Problems and tasks>
1 – In the Librarian tool description, swap "Puppet" for "Ansible" in the passage starting at "Primary LanguageRuby" and ending at "and renaming files.", and give that passage again.
2 – Which universities does the Librarian tool description name?

Supplied passage>
/librarian

Simple tool to automatically classify and rename scanned PDF files

Primary LanguageRuby

Librarian

Introduction

Librarian is a simple tool that sorts PDF documents into folders and renames them based on their contents.

I created it because I wanted to learn Ruby (because I wanted to become more effective in using Puppet), and I had a bookcase full of files of paper, and I wanted to scan it all into a Fujitsu Scansnap. But I didn't want to spend hours manually moving and renaming files.

The problem is, the Scansnap software can dump all the scans in a folder, or it can ask me what to name the file. It doesn't just let me feed in each document and automatically know what the file is, or name the file based on the dates/page numbers/account numbers in it. Because it doesn't do this, if I wish to retrieve any of these files in the future using only the Scansnap software, I will have to manually move the files into directories, and rename them so I know what they are.

So the creation of this gives me three main benefits:

  • I learn some Ruby basics which help me widen my outlook and make me more fluent in using Puppet. Interesting to use Ruby. Feels like a better more logically laid out Perl, nice and terse. More freedom than Java and thus more responsibility. I can see why it has taken off. Next time I need to mess around in a non OO language.
  • I save many hours of moving and renaming files into directories when scanning.
  • I rid my house of so much paper I can remove a bookcase so there's more space.

Features

  • Works with PDF documents (the caveat being you have to be running under OSX with spotlight switched on for these documents)

  • Naive Bayes Classification of documents. This means that you train the system with a number of each type of document, and as a result, it is able to work out what a new document is likely to be. Say for example you scan bank statements, and phone bills. If you scan in some of each, and tell librarian 'this set of files are bank statements' and 'this set of files are phone bills' librarian builds a model that it can apply to subsequent documents, it can then know where you want to put the file, and how you want to name it.

  • Extracts meaningful information from documents. Librarian can be configured to extract dates, account numbers, page numbers, and other information. It does this using regular expressions unfortunately, and not some kind of clever technology that overcomes the failure of OCR, so sometimes this doesn't work as well as it could.

  • Renames the documents based on the information you extract. Mobile phone bill? Good to have it named:

    [phonenumber]-[date].pdf

  • Files the documents into directories. Bank statements can go in their folder. Phone bills can go in another. This is not a feature that will draw the gasp of alumni of MIT, Caltech, Stanford, Oxford, Cambridge etc but it is damn useful when scanning.

Usage

Here's an example way to use librarian.

[Dataset entries]
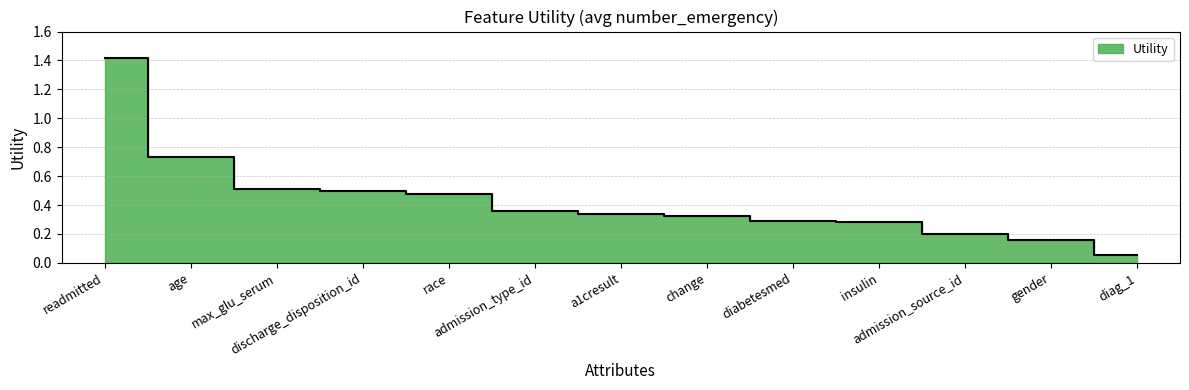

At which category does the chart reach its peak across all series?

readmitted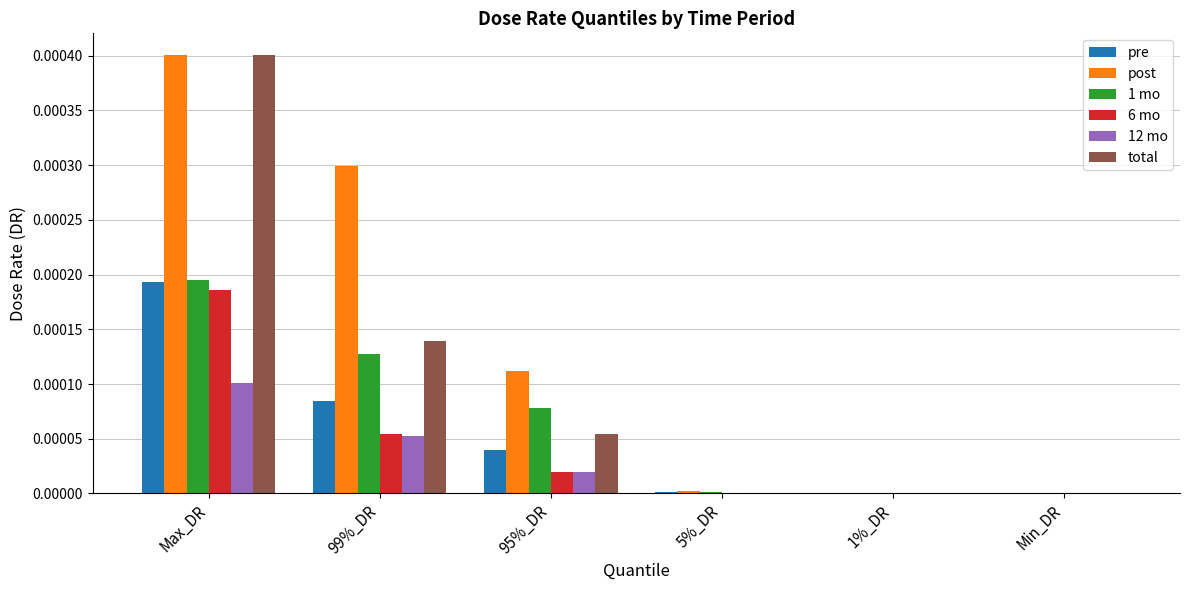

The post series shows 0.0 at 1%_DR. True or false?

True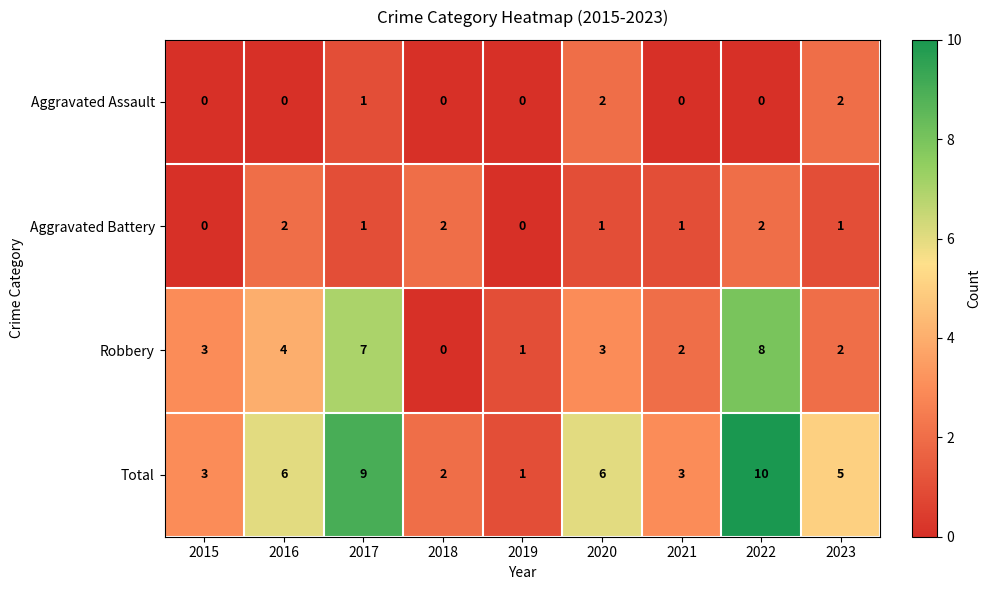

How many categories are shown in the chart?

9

Answer set>
1 –
Primary LanguageRuby

Librarian

Introduction

Librarian is a simple tool that sorts PDF documents into folders and renames them based on their contents.

I created it because I wanted to learn Ruby (because I wanted to become more effective in using Ansible), and I had a bookcase full of files of paper, and I wanted to scan it all into a Fujitsu Scansnap. But I didn't want to spend hours manually moving and renaming files.

2 – MIT, Caltech, Stanford, Oxford, Cambridge